* **Alıştırma yönergeleri**
1. Anadolu Kavağı yazısında "Anadolu Kavağı ve" sözleriyle açılıp "bulunması ile ilintilidir." sözleriyle kapanan kısmı, hiçbir değişiklik yapmadan yazın.
2. Anadolu Kavağı yazısına göre aşağıdaki soruları yanıtlayın:
(a) Anadolu Kavağı, İstanbul Boğazı'nın hangi denize açılan kapısıdır?
(b) Anadolu Kavağı'na hangi iki yoldan ulaşılabileceği söyleniyor?
(c) Yer adlarındaki "kavak" isminin neyle ilintili olduğu belirtiliyor?
3. Anadolu Kavağı yazısını son cümlesinden sonra sürdürün.

* **Belge bölümü**
- - -
Anadolu Kavağı İstanbul Boğazı’nın Karadeniz’e açılan
kapısı. Konumu gereği hem bir balık cenneti, hem de tarihi dokusuyla yerli ve
yabancı turistler için de nadide bir köyümüz. İster kara yolu ile isterseniz deniz yolu ile boğaz turu yaparak Anadolu Kavağı’na ulaşın. Denizi sakin ve havayı da güneşli gördüğünüz an ille de yazın gelmesini
beklemeyin. Mis gibi orman ve iyot kokusunu içinize çekmek ve manzarayla
bütünleşmek için koyulun yola! kendiniz için en
pratik yolu uygulayın ve soluğu alın Anadolu Kavağı’nda.
Anadolu Kavağı ve Rumeli Kavağı, her ikisi de karşılıklı
boğazın kenar süsleri. Bu tarihi
yapıların bulunduğu yer isimlerine neden ‘kavak’ eklenmiştir? bunu hiç düşündünüz mü! Buradaki ‘kavak’
kelimesinin elbette kavak ağacı ile bir ilgisi yoktur. Bu iki kardeş mahallenin
adlarındaki ‘kavak’ ismi savunma amaçlı yerlerde bulunması ile ilintilidir.
- - -
* **Verilen bilgiler**
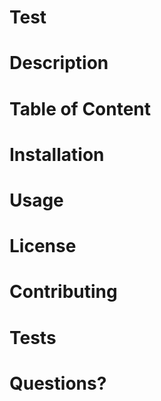 # Test
  # Description



  # Table of Content



  # Installation



  # Usage


  # License


  # Contributing

  
  # Tests
  # Questions?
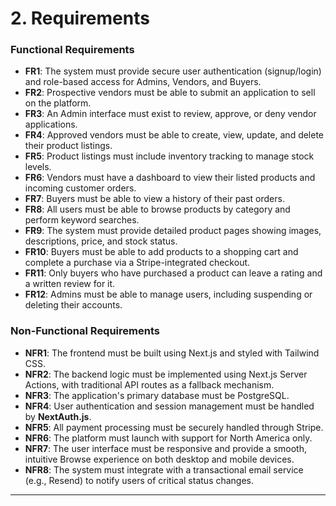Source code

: # 2. Requirements

### Functional Requirements
* **FR1**: The system must provide secure user authentication (signup/login) and role-based access for Admins, Vendors, and Buyers.
* **FR2**: Prospective vendors must be able to submit an application to sell on the platform.
* **FR3**: An Admin interface must exist to review, approve, or deny vendor applications.
* **FR4**: Approved vendors must be able to create, view, update, and delete their product listings.
* **FR5**: Product listings must include inventory tracking to manage stock levels.
* **FR6**: Vendors must have a dashboard to view their listed products and incoming customer orders.
* **FR7**: Buyers must be able to view a history of their past orders.
* **FR8**: All users must be able to browse products by category and perform keyword searches.
* **FR9**: The system must provide detailed product pages showing images, descriptions, price, and stock status.
* **FR10**: Buyers must be able to add products to a shopping cart and complete a purchase via a Stripe-integrated checkout.
* **FR11**: Only buyers who have purchased a product can leave a rating and a written review for it.
* **FR12**: Admins must be able to manage users, including suspending or deleting their accounts.

### Non-Functional Requirements
* **NFR1**: The frontend must be built using Next.js and styled with Tailwind CSS.
* **NFR2**: The backend logic must be implemented using Next.js Server Actions, with traditional API routes as a fallback mechanism.
* **NFR3**: The application's primary database must be PostgreSQL.
* **NFR4**: User authentication and session management must be handled by **NextAuth.js**.
* **NFR5**: All payment processing must be securely handled through Stripe.
* **NFR6**: The platform must launch with support for North America only.
* **NFR7**: The user interface must be responsive and provide a smooth, intuitive Browse experience on both desktop and mobile devices.
* **NFR8**: The system must integrate with a transactional email service (e.g., Resend) to notify users of critical status changes.

---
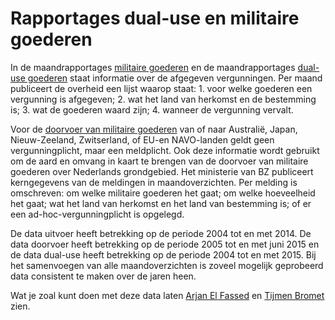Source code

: # Rapportages dual-use en militaire goederen

In de maandrapportages <a href="https://www.rijksoverheid.nl/onderwerpen/exportcontrole-strategische-goederen/inhoud/rapportages-dual-use-en-militaire-goederen/rapportages-strategische-goederen" target="_blank">militaire goederen</a> en de maandrapportages <a href="https://www.rijksoverheid.nl/onderwerpen/exportcontrole-strategische-goederen/inhoud/rapportages-dual-use-en-militaire-goederen/rapportages-uitvoer-dual-use-goederen" target="_blank">dual-use goederen</a> staat informatie over de afgegeven vergunningen. Per maand publiceert de overheid een lijst waarop staat: 1. voor welke goederen een vergunning is afgegeven; 2. wat het land van herkomst en de bestemming is; 3. wat de goederen waard zijn; 4. wanneer de vergunning vervalt.

Voor de <a href="https://www.rijksoverheid.nl/onderwerpen/exportcontrole-strategische-goederen/inhoud/rapportages-dual-use-en-militaire-goederen/rapportages-doorvoer-militaire-goederen" target="_blank">doorvoer van militaire goederen</a> van of naar Australië, Japan, Nieuw-Zeeland, Zwitserland, of EU-en NAVO-landen geldt geen vergunningplicht, maar een meldplicht. Ook deze informatie wordt gebruikt om de aard en omvang in kaart te brengen van de doorvoer van militaire goederen over Nederlands grondgebied. Het ministerie van BZ publiceert kerngegevens van de meldingen in maandoverzichten. Per melding is omschreven: om welke militaire goederen het gaat; om welke hoeveelheid het gaat; wat het land van herkomst en het land van bestemming is; of er een ad-hoc-vergunningplicht is opgelegd.

De data uitvoer heeft betrekking op de periode 2004 tot en met 2014. De data doorvoer heeft betrekking op de periode 2005 tot en met juni 2015 en de data dual-use heeft betrekking op de periode 2004 tot en met 2015. Bij het samenvoegen van alle maandoverzichten is zoveel mogelijk geprobeerd data consistent te maken over de jaren heen.

Wat je zoal kunt doen met deze data laten <a href="http://arjanelfassed.github.io/dutcharmsexports/" target="_blank">Arjan El Fassed</a> en <a href="http://tijmenb.github.io/arms-export-map/" target="_blank">Tijmen Bromet</a> zien.
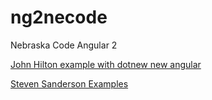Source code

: # ng2necode
Nebraska Code Angular 2

[John Hilton example with dotnew new angular](https://jonhilton.net/2017/02/21/create-a-vs2017-angular-2-and-net-core-site-using-the-command-line/)

[Steven Sanderson Examples](https://jonhilton.net/2017/02/21/create-a-vs2017-angular-2-and-net-core-site-using-the-command-line/)


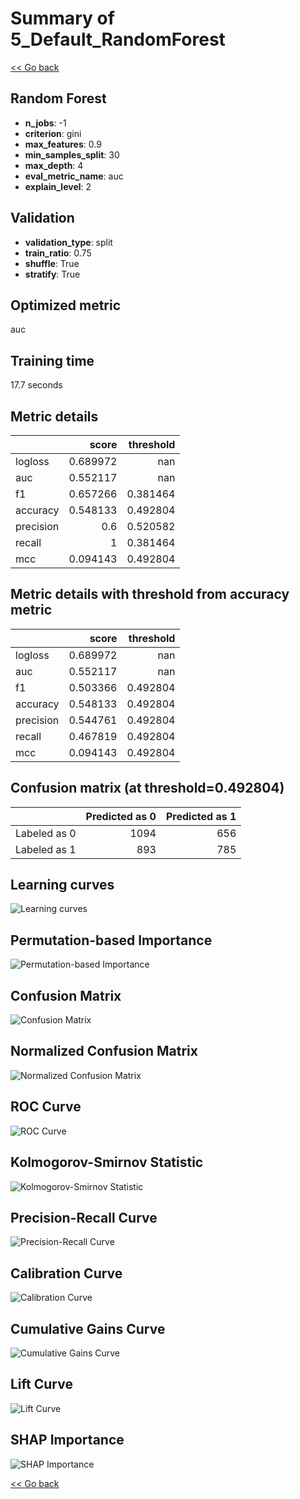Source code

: # Summary of 5_Default_RandomForest

[<< Go back](../README.md)

## Random Forest

- **n_jobs**: -1
- **criterion**: gini
- **max_features**: 0.9
- **min_samples_split**: 30
- **max_depth**: 4
- **eval_metric_name**: auc
- **explain_level**: 2

## Validation

- **validation_type**: split
- **train_ratio**: 0.75
- **shuffle**: True
- **stratify**: True

## Optimized metric

auc

## Training time

17.7 seconds

## Metric details

|           |    score |   threshold |
|:----------|---------:|------------:|
| logloss   | 0.689972 |  nan        |
| auc       | 0.552117 |  nan        |
| f1        | 0.657266 |    0.381464 |
| accuracy  | 0.548133 |    0.492804 |
| precision | 0.6      |    0.520582 |
| recall    | 1        |    0.381464 |
| mcc       | 0.094143 |    0.492804 |

## Metric details with threshold from accuracy metric

|           |    score |   threshold |
|:----------|---------:|------------:|
| logloss   | 0.689972 |  nan        |
| auc       | 0.552117 |  nan        |
| f1        | 0.503366 |    0.492804 |
| accuracy  | 0.548133 |    0.492804 |
| precision | 0.544761 |    0.492804 |
| recall    | 0.467819 |    0.492804 |
| mcc       | 0.094143 |    0.492804 |

## Confusion matrix (at threshold=0.492804)

|              |   Predicted as 0 |   Predicted as 1 |
|:-------------|-----------------:|-----------------:|
| Labeled as 0 |             1094 |              656 |
| Labeled as 1 |              893 |              785 |

## Learning curves

![Learning curves](learning_curves.png)

## Permutation-based Importance

![Permutation-based Importance](permutation_importance.png)

## Confusion Matrix

![Confusion Matrix](confusion_matrix.png)

## Normalized Confusion Matrix

![Normalized Confusion Matrix](confusion_matrix_normalized.png)

## ROC Curve

![ROC Curve](roc_curve.png)

## Kolmogorov-Smirnov Statistic

![Kolmogorov-Smirnov Statistic](ks_statistic.png)

## Precision-Recall Curve

![Precision-Recall Curve](precision_recall_curve.png)

## Calibration Curve

![Calibration Curve](calibration_curve_curve.png)

## Cumulative Gains Curve

![Cumulative Gains Curve](cumulative_gains_curve.png)

## Lift Curve

![Lift Curve](lift_curve.png)

## SHAP Importance

![SHAP Importance](shap_importance.png)

[<< Go back](../README.md)
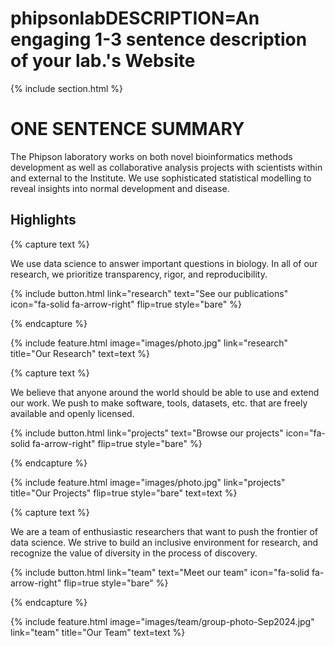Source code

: ---
---

# phipsonlabDESCRIPTION=An engaging 1-3 sentence description of your lab.'s Website



{% include section.html %}
# ONE SENTENCE SUMMARY
The Phipson laboratory works on both novel bioinformatics methods development as well as collaborative analysis projects with scientists within and external to the Institute. We use sophisticated statistical modelling to reveal insights into normal development and disease.

## Highlights

{% capture text %}

We use data science to answer important questions in biology.
In all of our research, we prioritize transparency, rigor, and reproducibility.

{%
  include button.html
  link="research"
  text="See our publications"
  icon="fa-solid fa-arrow-right"
  flip=true
  style="bare"
%}

{% endcapture %}

{%
  include feature.html
  image="images/photo.jpg"
  link="research"
  title="Our Research"
  text=text
%}

{% capture text %}

We believe that anyone around the world should be able to use and extend our work.
We push to make software, tools, datasets, etc. that are freely available and openly licensed.

{%
  include button.html
  link="projects"
  text="Browse our projects"
  icon="fa-solid fa-arrow-right"
  flip=true
  style="bare"
%}

{% endcapture %}

{%
  include feature.html
  image="images/photo.jpg"
  link="projects"
  title="Our Projects"
  flip=true
  style="bare"
  text=text
%}

{% capture text %}

We are a team of enthusiastic researchers that want to push the frontier of data science.
We strive to build an inclusive environment for research, and recognize the value of diversity in the process of discovery.

{%
  include button.html
  link="team"
  text="Meet our team"
  icon="fa-solid fa-arrow-right"
  flip=true
  style="bare"
%}

{% endcapture %}

{%
  include feature.html
  image="images/team/group-photo-Sep2024.jpg"
  link="team"
  title="Our Team"
  text=text
%}
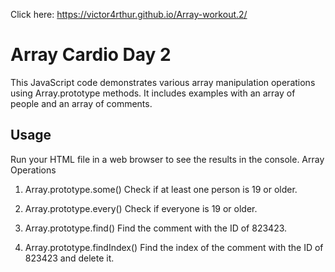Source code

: Click here:
https://victor4rthur.github.io/Array-workout.2/

# Array Cardio Day 2

This JavaScript code demonstrates various array manipulation operations using Array.prototype methods. It includes examples with an array of people and an array of comments.

## Usage

Run your HTML file in a web browser to see the results in the console.
Array Operations
1. Array.prototype.some()
Check if at least one person is 19 or older.

2. Array.prototype.every()
Check if everyone is 19 or older.

3. Array.prototype.find()
Find the comment with the ID of 823423.

4. Array.prototype.findIndex()
Find the index of the comment with the ID of 823423 and delete it.
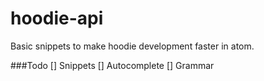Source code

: # hoodie-api

 Basic snippets to make hoodie development faster in atom.


###Todo
[] Snippets
[] Autocomplete
[] Grammar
- - -
* **Alıştırma yanıtları**
1.
Anadolu Kavağı ve Rumeli Kavağı, her ikisi de karşılıklı
boğazın kenar süsleri. Bu tarihi
yapıların bulunduğu yer isimlerine neden ‘kavak’ eklenmiştir? bunu hiç düşündünüz mü! Buradaki ‘kavak’
kelimesinin elbette kavak ağacı ile bir ilgisi yoktur. Bu iki kardeş mahallenin
adlarındaki ‘kavak’ ismi savunma amaçlı yerlerde bulunması ile ilintilidir.

2.
(a) Karadeniz'e.
(b) Kara yolu ve deniz yolu.
(c) Savunma amaçlı yerlerde bulunmasıyla.

3.
Osmanlı döneminde savunma ya da denetim işlevleri olan askeri korunaklara
‘kavak’ denirdi. O dönemde Boğaziçi’nin Karadeniz’e yakın kesiminde her iki
yakada karşılıklı birer denetim noktası oluşturuldu. İşte Anadolu ve Rumeli
Kavağı’ndaki ‘kavak’ isimleri buradan
geliyor. Çünkü İstanbul'un tarihi boyunca güvenliği, karadan daha çok denizden
gelecek tehditlere açık olmuştur. Binlerce yıl boyunca güvenlik, Kale
dediğimiz, sağlam, yüksek, gösterişli binalarla sağlanmış. Ve her iki kalenin
de tam Boğaz'ın Karadeniz ile birleştiği stratejik noktada olmasının önemli
rolü vardır.
Anadolu Kavağı uzun yıllardan beri balıkçı köyü özelliğini
koruyor. Balık ve midye buranın birer simgesi adeta. Aslında Anadolu Kavağı tek bununla kısıtla
değil.. Yakın çevresinde de önemli tarihi yapılar, mesire alanları bulunuyor.
Ayrıca suyu ve inciri ile meşhur olan Anadolu Kavağı, “şifalı” olarak nitelenen birçok güzel su kaynağına ev sahipliği yapıyor.
Tarihi camileri ve çeşmelerinin arasında, Anadolu Kavağı’nın şirin sokaklarında yürümek… ve bir yandan iştahınızı kabartan ızgara ve tavada pişmiş balıkların kokuları eşliğinde fazlaca açılamadan bir solukta kendinizi balık-ekmek, yanında da mevsim salatası yerken buluvermek… ve sonra doymuş mideleri tavşan kanı çaylarla bir ferahlatmak isteğini…. Nerede mi gidermek gerek!.. şöyle nefis boğaz manzarası karşısında meşhur Yoros Kalesi’nde elbette… işte şimdi burada performans gösterip biraz yokuş tırmanmanız gerekecek.. sonra yedikleriniz nasıl eriyecek!..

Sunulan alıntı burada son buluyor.